Energy officials in hot seat for missing disks

Congressional hearing focuses on how a Los Alamos lab lost two hard drives that contained nuclear secrets

Officials at Los Alamos National Laboratory waited nearly three weeks before

telling the FBI that two computer hard drives that contained nuclear secrets

were missing from a vault, Energy officials told Congress Tuesday.

The delay was caused, in part, by the wild fires that engulfed the area

surrounding the laboratory and threatened to destroy the lab, they said.

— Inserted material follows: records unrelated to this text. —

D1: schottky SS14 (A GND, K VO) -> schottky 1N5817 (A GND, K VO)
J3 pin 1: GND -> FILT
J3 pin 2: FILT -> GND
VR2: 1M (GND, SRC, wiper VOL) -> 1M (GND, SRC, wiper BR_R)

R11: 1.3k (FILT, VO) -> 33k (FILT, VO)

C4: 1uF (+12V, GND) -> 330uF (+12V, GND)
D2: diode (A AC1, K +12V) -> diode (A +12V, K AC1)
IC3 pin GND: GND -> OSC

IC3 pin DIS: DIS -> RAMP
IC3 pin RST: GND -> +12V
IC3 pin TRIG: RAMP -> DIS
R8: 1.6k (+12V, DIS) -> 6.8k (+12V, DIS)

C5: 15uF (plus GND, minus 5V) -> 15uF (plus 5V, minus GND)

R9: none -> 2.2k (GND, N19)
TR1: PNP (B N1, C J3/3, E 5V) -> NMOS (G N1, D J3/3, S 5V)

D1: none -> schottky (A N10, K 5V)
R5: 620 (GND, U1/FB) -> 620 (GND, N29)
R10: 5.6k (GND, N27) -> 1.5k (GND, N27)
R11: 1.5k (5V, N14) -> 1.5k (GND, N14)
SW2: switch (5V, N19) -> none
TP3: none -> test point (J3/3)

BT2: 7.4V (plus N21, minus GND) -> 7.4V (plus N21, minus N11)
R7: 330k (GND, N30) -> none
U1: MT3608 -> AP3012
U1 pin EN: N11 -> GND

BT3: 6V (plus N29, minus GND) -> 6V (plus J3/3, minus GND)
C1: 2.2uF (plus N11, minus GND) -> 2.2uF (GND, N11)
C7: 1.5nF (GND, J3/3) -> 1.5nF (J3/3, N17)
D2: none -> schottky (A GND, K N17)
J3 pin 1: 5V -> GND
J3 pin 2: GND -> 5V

And they suggested that the disks, the size of a deck of playing cards,

may have been misplaced, not stolen. In addition to the FBI, sources said,

the "CIA is assisting in the Los Alamos investigation and is currently undertaking

an assessment of the missing material."

But angry lawmakers said there was little accountability at the lab, where

the hard drives were stored to be used by the government's Nuclear Emergency

Search Team, a unit that responds to nuclear accidents and nuclear-related

threats from terrorists.

"The fact remains that we have two hard drives missing," said Rep. Bart

Stupak (D-Mich.) at the House Oversight and Investigations Subcommittee

hearing.

The hearing was originally scheduled to discuss how far the Energy Department

has come in the last year in tightening security at its facilities. But

it quickly turned into a probe over what happened to the hard drives that

contained intelligence information on the U.S. and Russian nuclear weapons

programs.

Retired Air Force Gen. Eugene E. Habiger, now director of the Office of

Security and Emergency Operations for the Energy Department, said the disks

were last seen in the vault on April 7. They were discovered missing a month

later when lab officials checked the vault as the fire threatened the lab

complex.

He said there was a delay in notifying authorities because the lab had been

shut down and was not reopened until May 22. And although 28 people have

access to the vault without an escort, he said there was no effort to question

them until last week. Polygraph tests will be administered next week.

Habiger, who has conducted a search at Los Alamos for the disks, expressed

doubt that espionage was involved, but said officials don't have a clue

as to what happened to the two hard drives.